Render every line of the data exactly as written, and leave out the pictures.

SOURCE MATERIAL below:

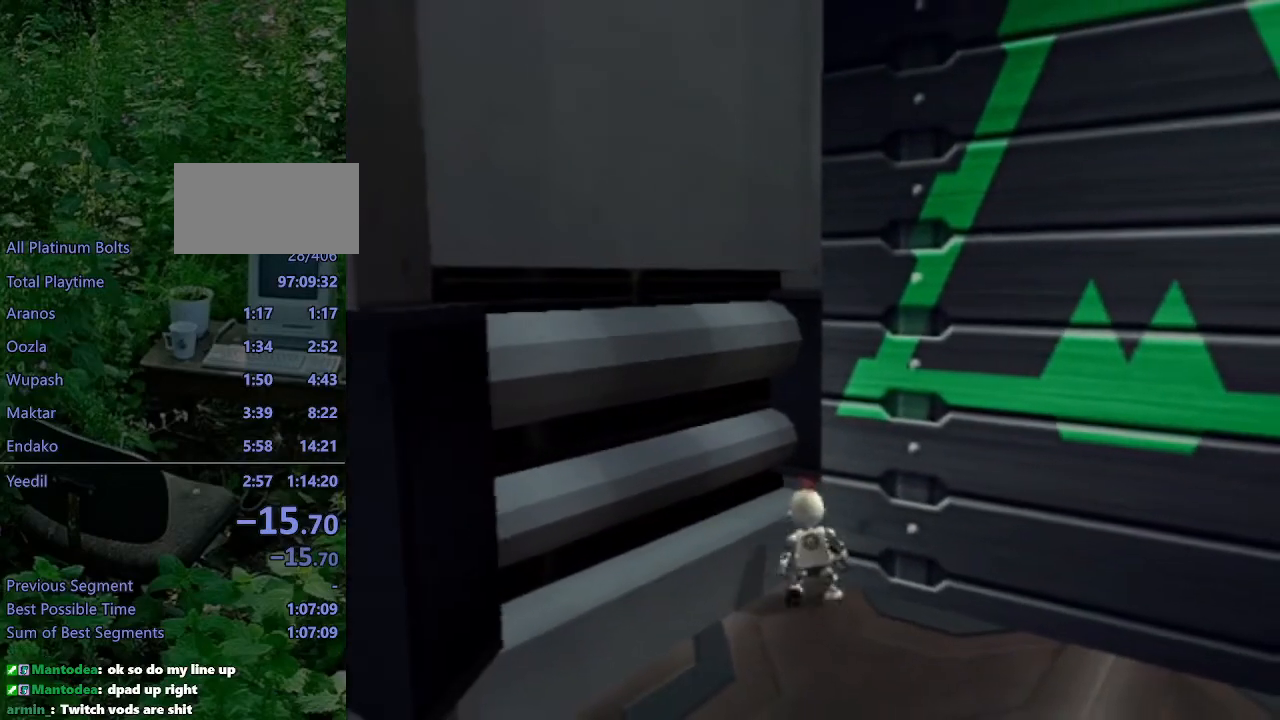
{"buttons": ["L1"], "left_stick": "center", "right_stick": "center", "events": [[50, "DPAD_RIGHT", "up"], [367, "DPAD_UP", "up"], [433, "L1", "down"]]}
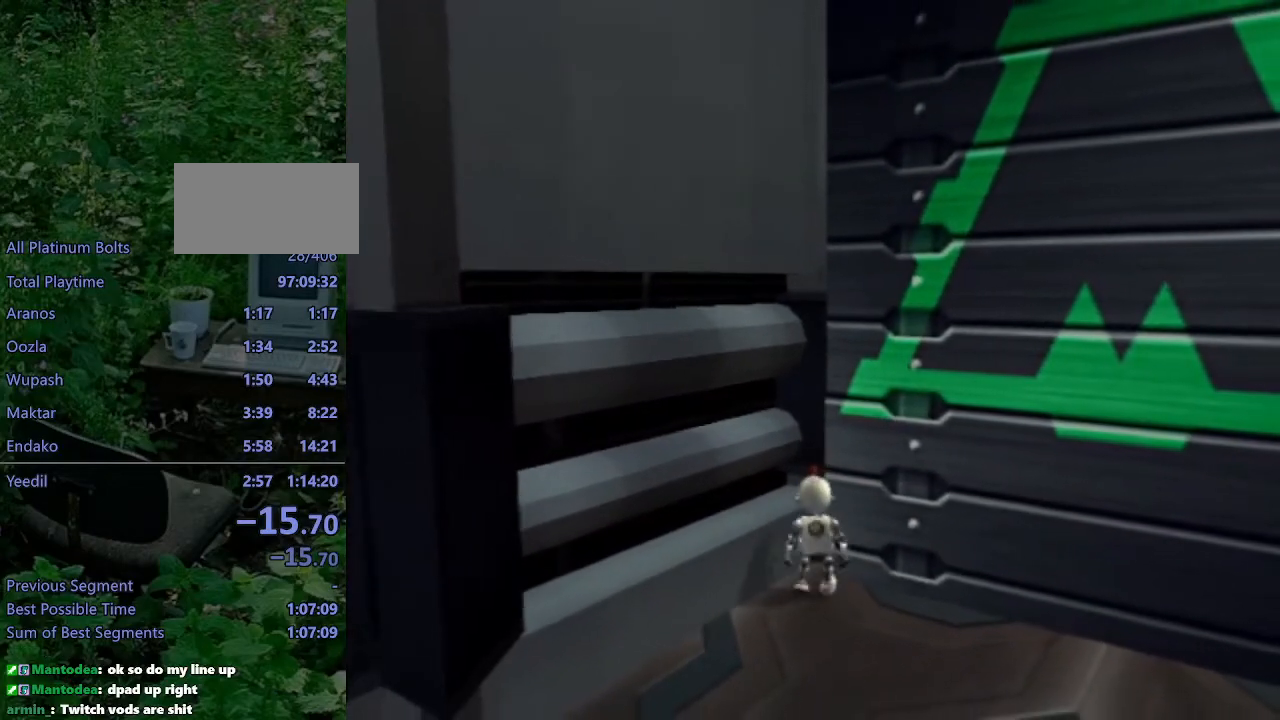
{"buttons": ["L1", "DPAD_LEFT"], "left_stick": "center", "right_stick": "center", "events": [[100, "DPAD_LEFT", "down"]]}
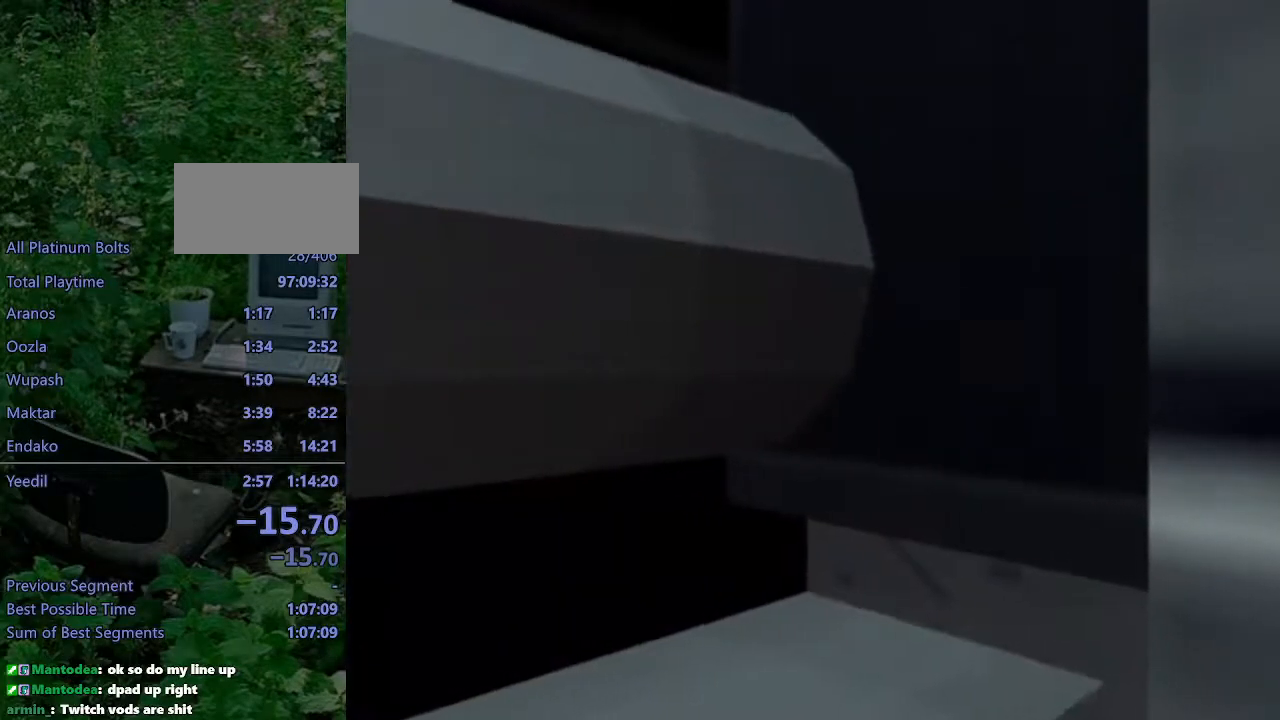
{"buttons": ["L1", "DPAD_LEFT"], "left_stick": "center", "right_stick": "center", "events": []}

End of SOURCE MATERIAL.

FINAL ANSWER ▸
{"buttons": ["L1"], "left_stick": "center", "right_stick": "center", "events": [[50, "DPAD_RIGHT", "up"], [367, "DPAD_UP", "up"], [433, "L1", "down"]]}
{"buttons": ["L1", "DPAD_LEFT"], "left_stick": "center", "right_stick": "center", "events": [[100, "DPAD_LEFT", "down"]]}
{"buttons": ["L1", "DPAD_LEFT"], "left_stick": "center", "right_stick": "center", "events": []}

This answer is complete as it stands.